* **Work task**
Please return the data from the line containing "plumage brun. Il" through the line containing "ی دولت مسعود" word for word, with both of those lines included. Leave the pictures out of your answer.

* **Available data**
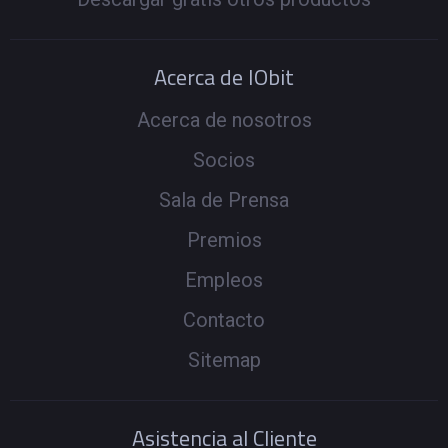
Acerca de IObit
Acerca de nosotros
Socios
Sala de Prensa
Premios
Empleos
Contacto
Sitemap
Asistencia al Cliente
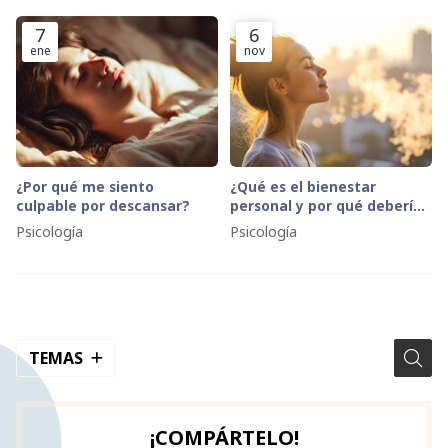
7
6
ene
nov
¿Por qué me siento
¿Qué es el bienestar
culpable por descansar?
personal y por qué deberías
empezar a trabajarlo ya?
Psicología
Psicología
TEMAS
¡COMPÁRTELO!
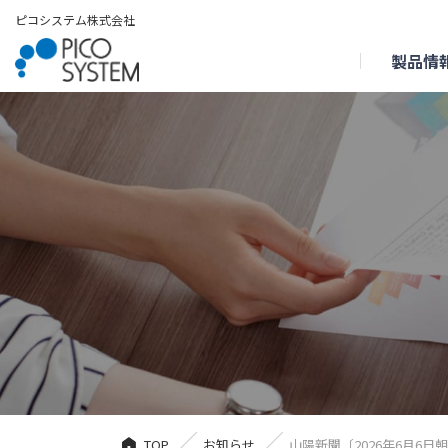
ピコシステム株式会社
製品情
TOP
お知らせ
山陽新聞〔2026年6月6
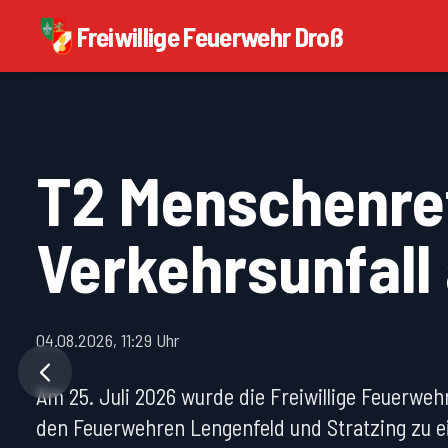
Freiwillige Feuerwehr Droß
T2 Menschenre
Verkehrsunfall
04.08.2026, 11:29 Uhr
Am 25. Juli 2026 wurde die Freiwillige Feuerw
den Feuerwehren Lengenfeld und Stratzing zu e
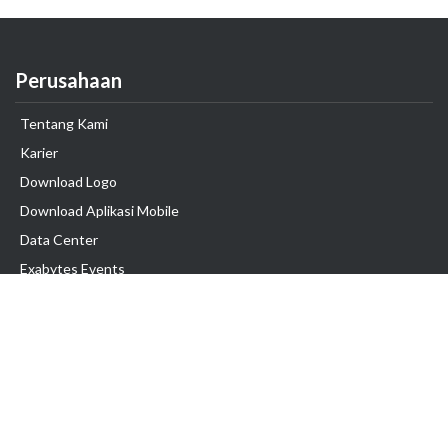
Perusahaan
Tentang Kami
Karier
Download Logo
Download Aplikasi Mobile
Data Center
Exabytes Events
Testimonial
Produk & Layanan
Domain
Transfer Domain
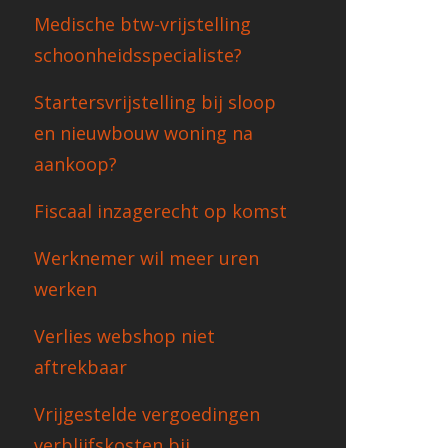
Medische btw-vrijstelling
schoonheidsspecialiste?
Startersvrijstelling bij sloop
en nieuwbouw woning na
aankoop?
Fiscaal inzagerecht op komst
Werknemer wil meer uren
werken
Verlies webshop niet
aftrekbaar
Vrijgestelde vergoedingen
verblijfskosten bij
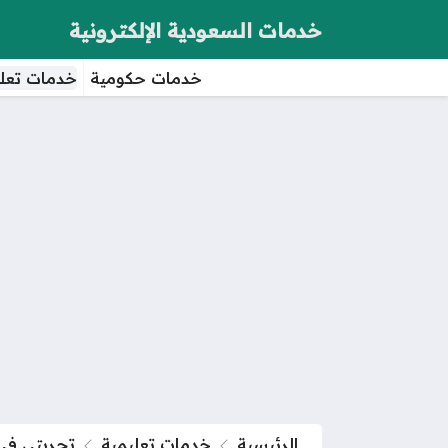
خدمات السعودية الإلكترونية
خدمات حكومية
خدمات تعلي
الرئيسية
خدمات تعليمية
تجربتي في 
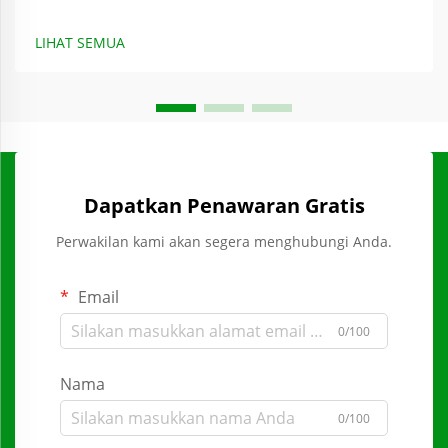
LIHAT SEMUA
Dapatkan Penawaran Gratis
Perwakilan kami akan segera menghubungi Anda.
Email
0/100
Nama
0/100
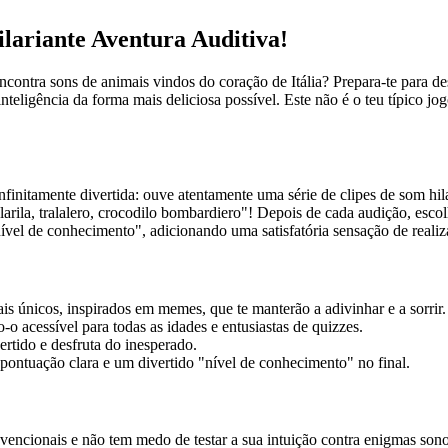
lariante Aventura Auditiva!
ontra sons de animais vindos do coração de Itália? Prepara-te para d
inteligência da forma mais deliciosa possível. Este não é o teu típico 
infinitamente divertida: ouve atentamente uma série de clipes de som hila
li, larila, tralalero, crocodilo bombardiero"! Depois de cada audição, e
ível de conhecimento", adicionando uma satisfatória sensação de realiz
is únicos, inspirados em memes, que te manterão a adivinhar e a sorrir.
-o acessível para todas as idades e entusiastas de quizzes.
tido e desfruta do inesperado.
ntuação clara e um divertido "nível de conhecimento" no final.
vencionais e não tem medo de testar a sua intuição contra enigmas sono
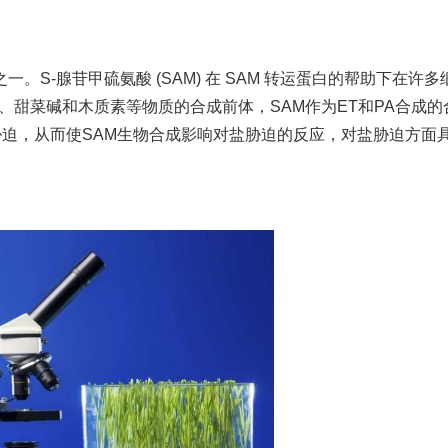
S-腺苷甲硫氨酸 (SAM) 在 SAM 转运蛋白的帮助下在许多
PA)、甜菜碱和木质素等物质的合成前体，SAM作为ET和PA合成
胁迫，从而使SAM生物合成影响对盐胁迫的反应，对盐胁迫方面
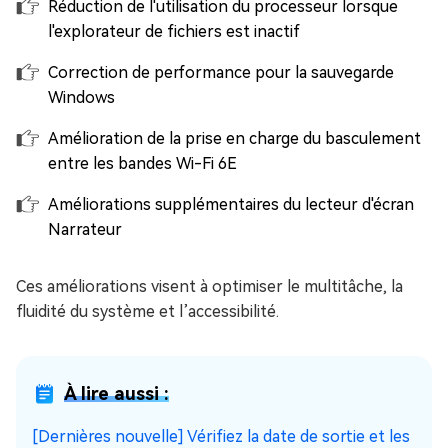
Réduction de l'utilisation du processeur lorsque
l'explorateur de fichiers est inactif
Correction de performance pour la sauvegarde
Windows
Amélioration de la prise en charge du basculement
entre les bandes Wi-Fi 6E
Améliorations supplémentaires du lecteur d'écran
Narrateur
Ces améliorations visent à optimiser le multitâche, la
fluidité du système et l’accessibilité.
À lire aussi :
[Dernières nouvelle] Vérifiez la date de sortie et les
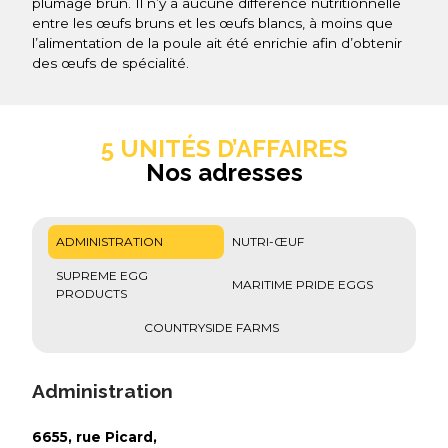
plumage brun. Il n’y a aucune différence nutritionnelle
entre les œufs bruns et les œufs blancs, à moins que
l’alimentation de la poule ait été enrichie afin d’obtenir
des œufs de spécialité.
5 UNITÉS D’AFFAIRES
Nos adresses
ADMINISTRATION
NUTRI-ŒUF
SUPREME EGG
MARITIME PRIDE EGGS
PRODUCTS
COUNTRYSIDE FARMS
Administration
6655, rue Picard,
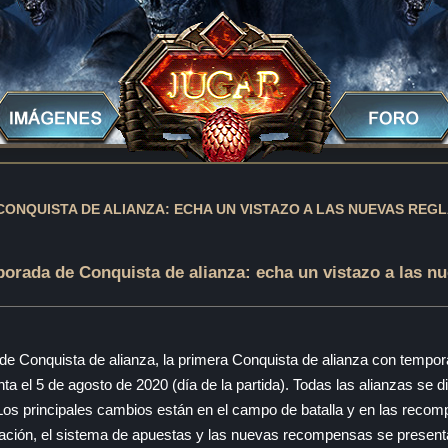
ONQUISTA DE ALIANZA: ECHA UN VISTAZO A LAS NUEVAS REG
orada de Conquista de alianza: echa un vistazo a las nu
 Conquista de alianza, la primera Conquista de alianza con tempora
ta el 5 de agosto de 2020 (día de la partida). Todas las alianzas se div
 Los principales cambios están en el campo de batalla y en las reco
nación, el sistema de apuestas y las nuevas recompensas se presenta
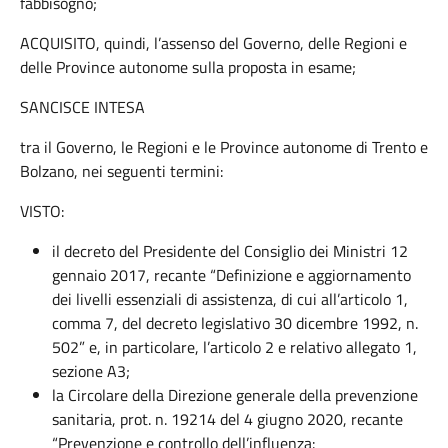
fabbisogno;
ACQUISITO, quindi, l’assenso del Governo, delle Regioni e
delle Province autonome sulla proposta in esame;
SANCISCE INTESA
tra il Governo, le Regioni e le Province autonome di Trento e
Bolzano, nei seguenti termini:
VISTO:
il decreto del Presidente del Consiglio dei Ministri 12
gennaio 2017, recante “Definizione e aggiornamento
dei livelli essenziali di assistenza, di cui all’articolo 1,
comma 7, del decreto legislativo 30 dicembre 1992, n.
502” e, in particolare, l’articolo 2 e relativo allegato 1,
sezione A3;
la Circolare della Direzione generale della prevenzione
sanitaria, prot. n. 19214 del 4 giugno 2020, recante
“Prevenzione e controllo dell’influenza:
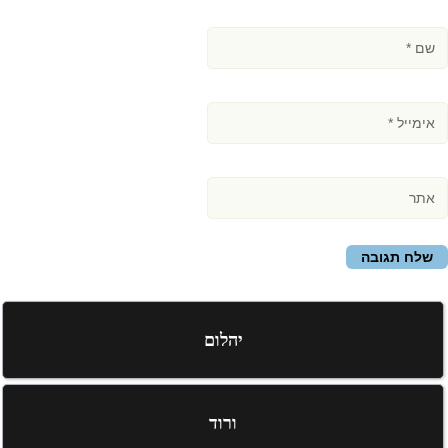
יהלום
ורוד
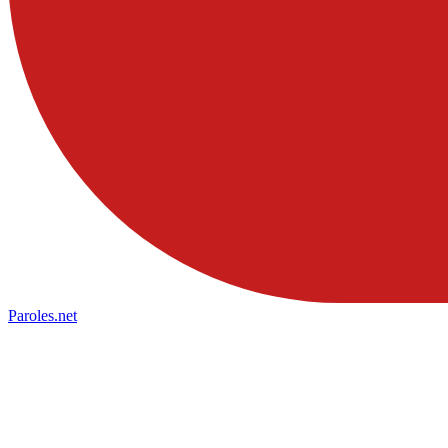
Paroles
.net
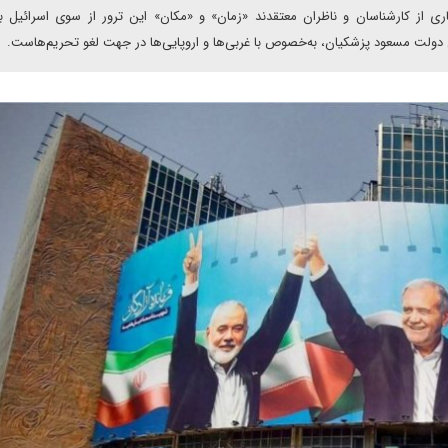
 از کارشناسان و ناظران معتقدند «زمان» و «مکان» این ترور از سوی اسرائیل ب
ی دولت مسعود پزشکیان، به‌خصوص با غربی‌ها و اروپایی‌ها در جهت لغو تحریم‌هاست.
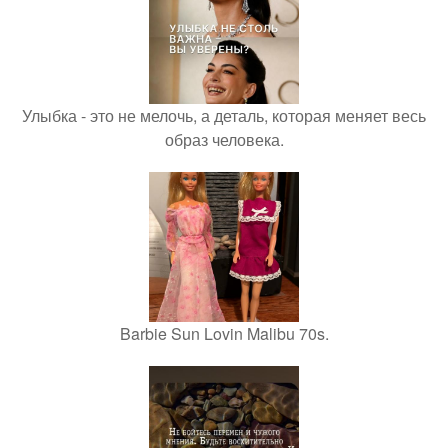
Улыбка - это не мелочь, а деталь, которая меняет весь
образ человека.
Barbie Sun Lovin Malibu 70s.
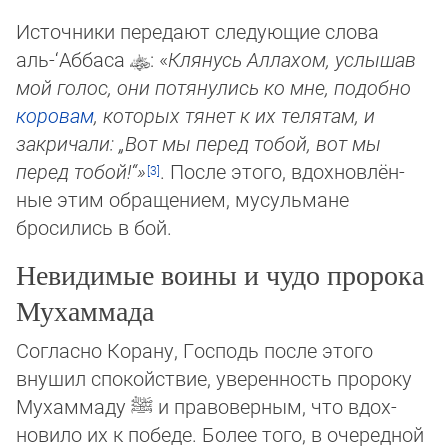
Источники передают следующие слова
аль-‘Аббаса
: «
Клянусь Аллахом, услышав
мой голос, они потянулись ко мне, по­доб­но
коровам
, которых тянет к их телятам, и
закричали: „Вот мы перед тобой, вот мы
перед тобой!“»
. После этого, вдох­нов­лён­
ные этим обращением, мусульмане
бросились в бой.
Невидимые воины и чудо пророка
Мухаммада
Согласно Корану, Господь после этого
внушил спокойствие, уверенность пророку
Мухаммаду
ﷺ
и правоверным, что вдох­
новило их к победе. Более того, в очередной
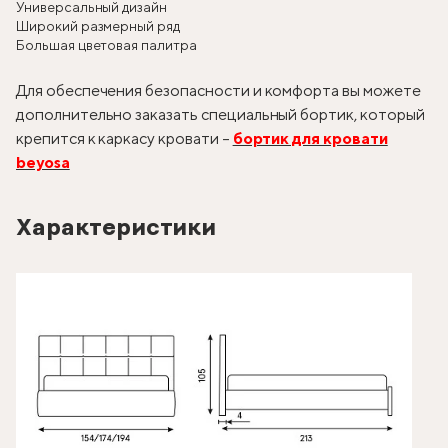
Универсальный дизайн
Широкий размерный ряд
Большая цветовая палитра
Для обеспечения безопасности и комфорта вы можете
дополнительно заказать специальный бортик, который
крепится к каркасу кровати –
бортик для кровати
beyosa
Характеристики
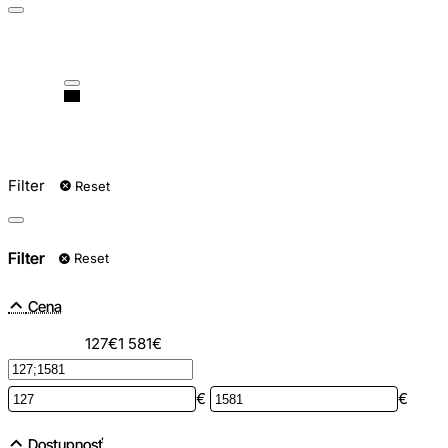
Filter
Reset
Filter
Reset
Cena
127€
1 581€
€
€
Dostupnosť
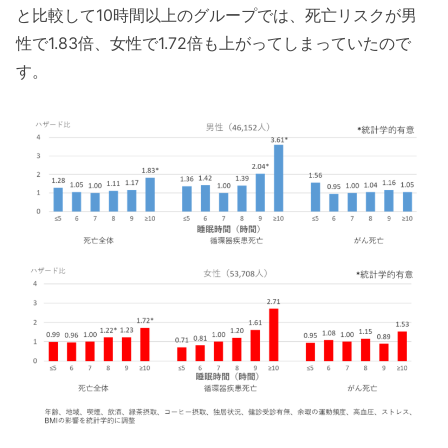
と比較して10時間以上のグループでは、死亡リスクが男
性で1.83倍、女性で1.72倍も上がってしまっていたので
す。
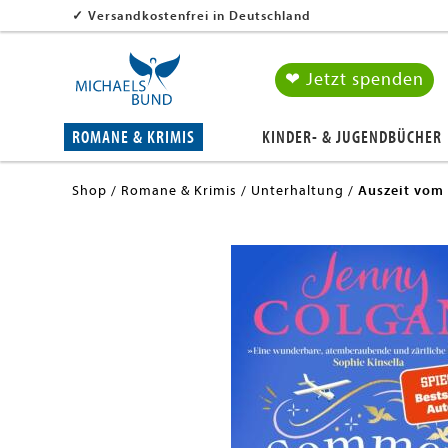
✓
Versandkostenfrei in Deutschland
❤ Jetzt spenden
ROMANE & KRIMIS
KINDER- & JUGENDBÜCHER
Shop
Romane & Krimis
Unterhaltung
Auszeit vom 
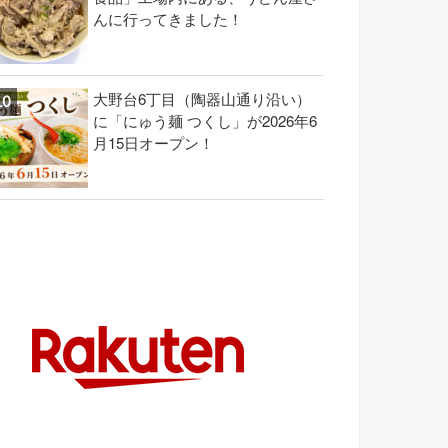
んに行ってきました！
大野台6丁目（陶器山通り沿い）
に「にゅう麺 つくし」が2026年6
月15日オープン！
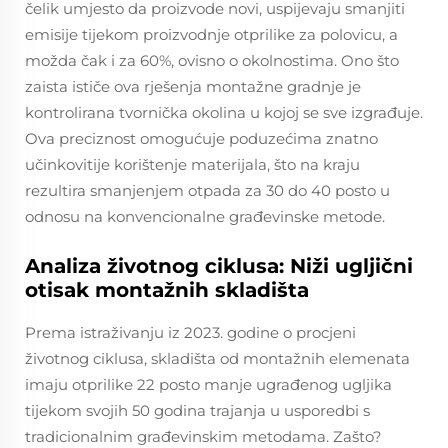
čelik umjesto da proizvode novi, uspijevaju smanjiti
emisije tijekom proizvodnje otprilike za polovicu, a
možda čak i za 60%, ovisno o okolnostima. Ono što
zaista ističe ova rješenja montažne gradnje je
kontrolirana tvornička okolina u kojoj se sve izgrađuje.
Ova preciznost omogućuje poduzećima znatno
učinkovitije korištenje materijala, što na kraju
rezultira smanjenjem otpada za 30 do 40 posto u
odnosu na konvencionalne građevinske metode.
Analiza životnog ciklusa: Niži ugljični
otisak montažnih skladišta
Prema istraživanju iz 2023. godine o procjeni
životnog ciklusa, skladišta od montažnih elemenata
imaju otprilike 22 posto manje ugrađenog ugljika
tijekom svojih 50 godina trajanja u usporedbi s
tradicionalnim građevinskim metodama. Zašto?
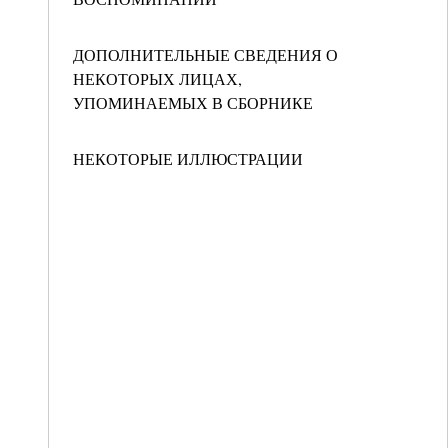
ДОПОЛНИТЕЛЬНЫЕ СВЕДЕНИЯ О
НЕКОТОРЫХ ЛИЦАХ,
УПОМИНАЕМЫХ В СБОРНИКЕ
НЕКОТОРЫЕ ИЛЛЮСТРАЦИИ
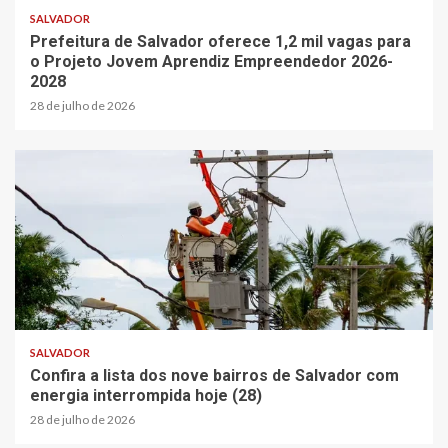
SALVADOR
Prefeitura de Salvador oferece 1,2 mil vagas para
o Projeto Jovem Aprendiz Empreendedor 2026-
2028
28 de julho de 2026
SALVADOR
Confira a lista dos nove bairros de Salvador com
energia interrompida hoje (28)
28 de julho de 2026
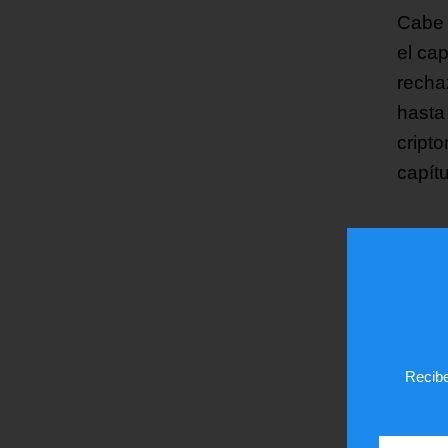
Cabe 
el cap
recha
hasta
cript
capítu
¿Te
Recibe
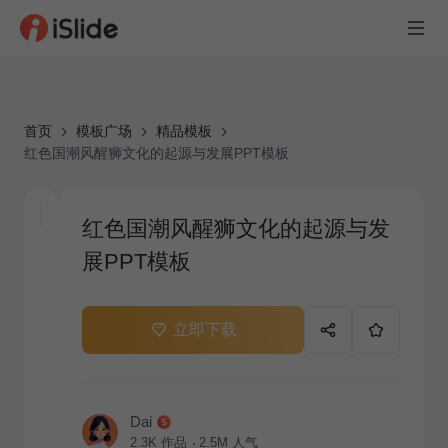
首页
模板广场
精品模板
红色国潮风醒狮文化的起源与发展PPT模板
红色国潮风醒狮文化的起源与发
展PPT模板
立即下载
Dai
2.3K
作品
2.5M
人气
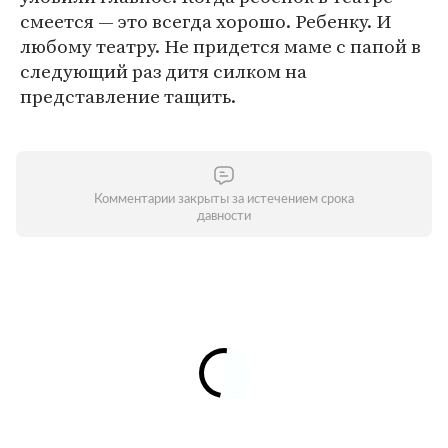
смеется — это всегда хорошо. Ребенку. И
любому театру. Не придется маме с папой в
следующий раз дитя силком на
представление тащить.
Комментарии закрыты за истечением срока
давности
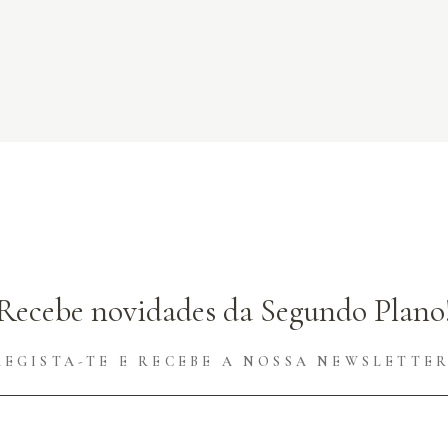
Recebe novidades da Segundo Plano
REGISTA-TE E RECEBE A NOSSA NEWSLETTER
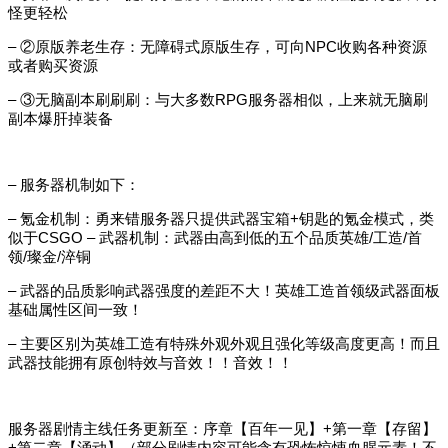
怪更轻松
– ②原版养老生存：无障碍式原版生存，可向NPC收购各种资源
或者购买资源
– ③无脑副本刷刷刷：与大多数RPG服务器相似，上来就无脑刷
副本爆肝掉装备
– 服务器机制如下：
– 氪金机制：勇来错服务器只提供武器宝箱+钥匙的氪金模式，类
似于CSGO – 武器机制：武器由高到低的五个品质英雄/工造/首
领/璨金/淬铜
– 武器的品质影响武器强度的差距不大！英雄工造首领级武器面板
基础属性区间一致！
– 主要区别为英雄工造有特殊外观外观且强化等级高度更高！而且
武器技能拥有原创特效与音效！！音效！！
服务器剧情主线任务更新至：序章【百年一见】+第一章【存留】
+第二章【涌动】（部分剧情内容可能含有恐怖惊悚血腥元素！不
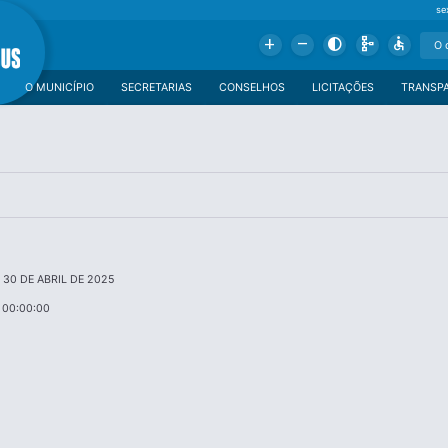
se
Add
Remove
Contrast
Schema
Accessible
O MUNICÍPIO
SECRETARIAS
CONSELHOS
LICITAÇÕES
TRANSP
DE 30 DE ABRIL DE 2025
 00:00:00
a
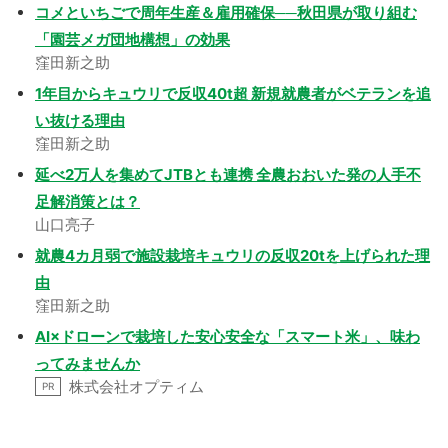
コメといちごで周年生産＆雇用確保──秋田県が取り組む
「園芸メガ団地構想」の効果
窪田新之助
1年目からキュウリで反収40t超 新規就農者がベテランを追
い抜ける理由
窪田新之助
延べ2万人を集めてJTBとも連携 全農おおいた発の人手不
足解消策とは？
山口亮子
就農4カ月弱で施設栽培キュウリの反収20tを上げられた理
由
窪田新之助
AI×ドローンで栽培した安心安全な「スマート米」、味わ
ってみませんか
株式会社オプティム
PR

* **Solved problem**
plumage brun. Il n’y a aucune différence nutritionnelle
entre les œufs bruns et les œufs blancs, à moins que
l’alimentation de la poule ait été enrichie afin d’obtenir
des œufs de spécialité.
5 UNITÉS D’AFFAIRES
Nos adresses
ADMINISTRATION
NUTRI-ŒUF
SUPREME EGG
MARITIME PRIDE EGGS
PRODUCTS
COUNTRYSIDE FARMS
Administration
6655, rue Picard,
ONQUISTA DE ALIANZA: ECHA UN VISTAZO A LAS NUEVAS REG
orada de Conquista de alianza: echa un vistazo a las nu
 Conquista de alianza, la primera Conquista de alianza con tempora
ta el 5 de agosto de 2020 (día de la partida). Todas las alianzas se div
 Los principales cambios están en el campo de batalla y en las reco
nación, el sistema de apuestas y las nuevas recompensas se presenta
fabbisogno;
ACQUISITO, quindi, l’assenso del Governo, delle Regioni e
delle Province autonome sulla proposta in esame;
SANCISCE INTESA
tra il Governo, le Regioni e le Province autonome di Trento e
Bolzano, nei seguenti termini:
VISTO:
il decreto del Presidente del Consiglio dei Ministri 12
gennaio 2017, recante “Definizione e aggiornamento
dei livelli essenziali di assistenza, di cui all’articolo 1,
comma 7, del decreto legislativo 30 dicembre 1992, n.
502” e, in particolare, l’articolo 2 e relativo allegato 1,
sezione A3;
la Circolare della Direzione generale della prevenzione
sanitaria, prot. n. 19214 del 4 giugno 2020, recante
“Prevenzione e controllo dell’influenza:
יהלום
ורוד
Paroles
.net
 از کارشناسان و ناظران معتقدند «زمان» و «مکان» این ترور از سوی اسرائیل ب
ی دولت مسعود پزشکیان، به‌خصوص با غربی‌ها و اروپایی‌ها در جهت لغو تحریم‌هاست.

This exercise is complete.